Tuesday, November 18, 2008

Communication

We speak about literature as a mode of travel, and it is the stories in those works that carry us abroad. Those authors are storytellers; they allow the reader an experience. The communication between the storyteller and the reader is important, and 'Krik? Krak!' has countless examples of how communication is so fundamentally instrumental in people's lives and relationships.

There is an interesting complexity in the communication of the first story, 'Children at Sea' At the base layer, there is the author relaying the story of these two people who obviously have feelings for each other. Then, once involved int he story there is the communication between those two in their letters and finally amongst the people they are involved with individually. What is unique about this communication is that the reader is allowed to see both sides of a letter exchange that never had the chance to take place. we are given the experience of their lives, their journeys, their travels, when it is not us that were the intended audience of those writings they were supposed to be for each other. There is an awkward disconnect.
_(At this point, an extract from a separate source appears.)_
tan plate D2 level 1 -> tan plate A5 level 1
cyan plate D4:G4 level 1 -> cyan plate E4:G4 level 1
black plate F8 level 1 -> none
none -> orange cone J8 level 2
This disconnect is repeated throughout the stories, as yet we are connected to the characters through Danticat's narration. In 'Nineteen Thirty-Seven' there is a brutal lack of communication between the mother and daughter. It was odd that it wasn't prison that separated them, as the daughter appeared to have ample opportunity to visit bu it was their inability to prperly communicate with one another that separated them. The stories that are communicated to us hav the ability to teach us, to give us experience to show us how things are, how people act, and how they live so how can one person know about another if they never speak? The daughter wanted to know only one thing from or about her mother. She wanted to know if her mother could 'fly' or had flown and she will never know. She lost her chance.
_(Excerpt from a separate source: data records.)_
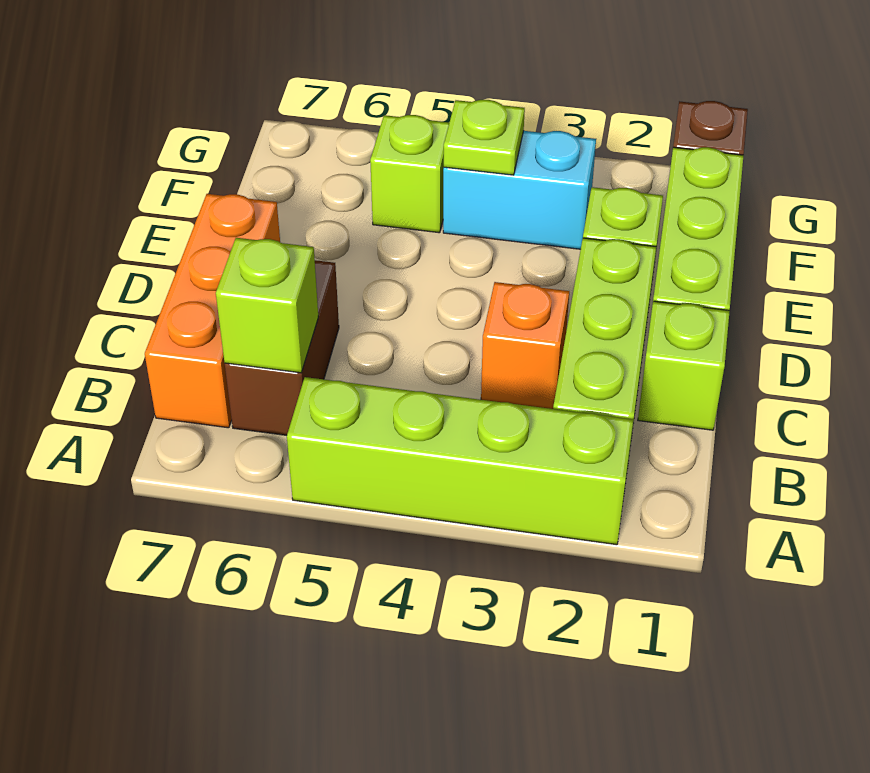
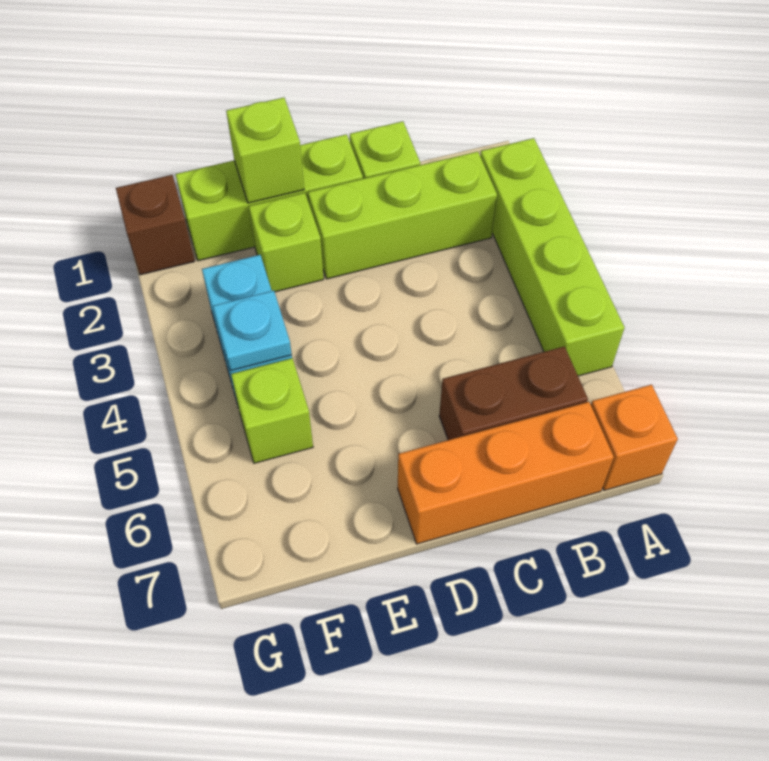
lime brick B6 level 2 -> lime brick E1 level 2
orange brick C3 level 1 -> orange brick A7 level 1
lime plate F4 level 2 -> cyan plate F4 level 2

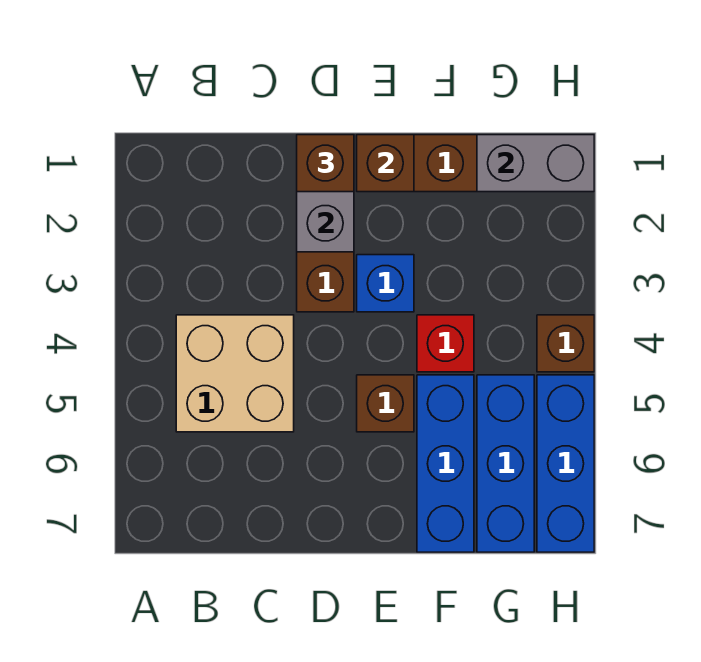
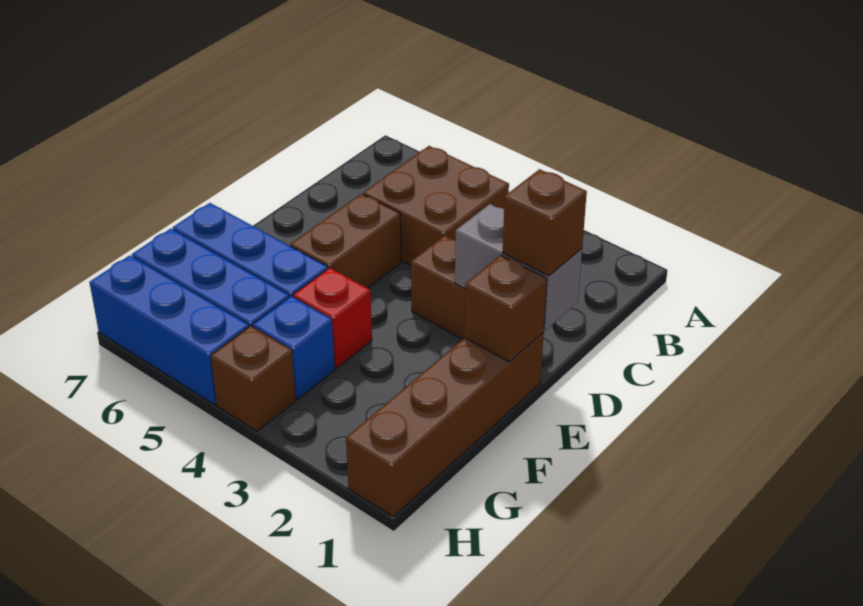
tan brick B4:C5 level 1 -> brown brick B4:C5 level 1
blue brick E3 level 1 -> blue brick G4 level 1
brown brick E5 level 1 -> brown brick D5:E5 level 1
grey brick G1:H1 level 2 -> none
Communication has played such a strong role in all of the travel literature we have read this semester though it is probably most evident in 'Invisible Cities'. The communication between Marco Polo and Kubla. It exemplifies the importance of relaying experience from one person to another, and how information can be conveyed in a completely different manner than it was obtained. Although 'Krik? Krak!' shows us these members of Haitian communities the experience can be universal to the struggles, the pains, the familial bonds, and growth amongst so many other ideas. Danticat not only wrote her stories in away that express her understanding of the value of communication, but also within the text itself showed how communication can foster bonds between people on the rough boat expedition in 'Children at Sea'. Even then the passengers would ask one another 'Krik?'.